**TEXT FOR ANALYSIS**:
Finding the 2 fake balls. We have $three$ red $\{a_1,a_2,a_3\}$ and $five$, $\{b_1,b_2,b_3,b_4,b_5\}$ green balls. 
Two of them are "fake", one in red balls and the other in green balls. We can choose arbitrary set of these balls and ask if this set contains a fake ball.  We need to find both the red fake ball and the green fake ball after $4$ such questions. 
I can do this using $5$ questions, and testing red and green separately` $2$ questions for red balls and $3$ for green ones. 
I will take $\{a_1,a_2\}$, if the fake ball is in it, than using one more question I can know which one is it, if not than $a_3$ is the fake ball.
Here I will take $\{b_1,b_2,b_3\}$; if a fake ball is there, then using $2$ question I can  find it (like $\{a_1,a_2,a_3\}$). If not, then with one more  question I can find it in $\{b_4,b_5\}$.
 A: The possibility space for the fake balls is the cartesian product between the set $R$ of red balls and the set $G$ of green balls (you can visualise it as a $3 \times 5$ grid).
For a given question, let $A$ be the set of red balls that were not chosen, and $B$ the set of green balls that were not chosen. If the answer is "no", we know that the answer is in $A \times B$. If the answer is "yes", it is in its complement.

**STORED DATA**:
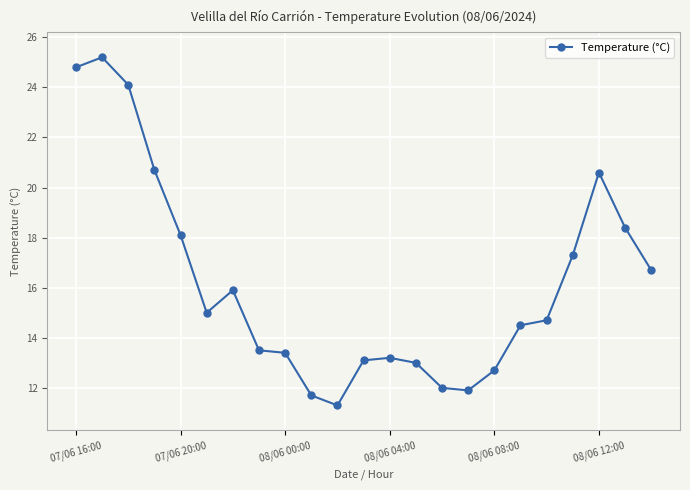

Is this an area chart (filled region under the line)?

No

**ABOUT THIS EXERCISE**:
In the fake-ball puzzle, rewrite the stretch from "A: The possibility" through "in its complement.", substituting "sample space" for "possibility space".

**SOLUTION**:
A: The sample space for the fake balls is the cartesian product between the set $R$ of red balls and the set $G$ of green balls (you can visualise it as a $3 \times 5$ grid).
For a given question, let $A$ be the set of red balls that were not chosen, and $B$ the set of green balls that were not chosen. If the answer is "no", we know that the answer is in $A \times B$. If the answer is "yes", it is in its complement.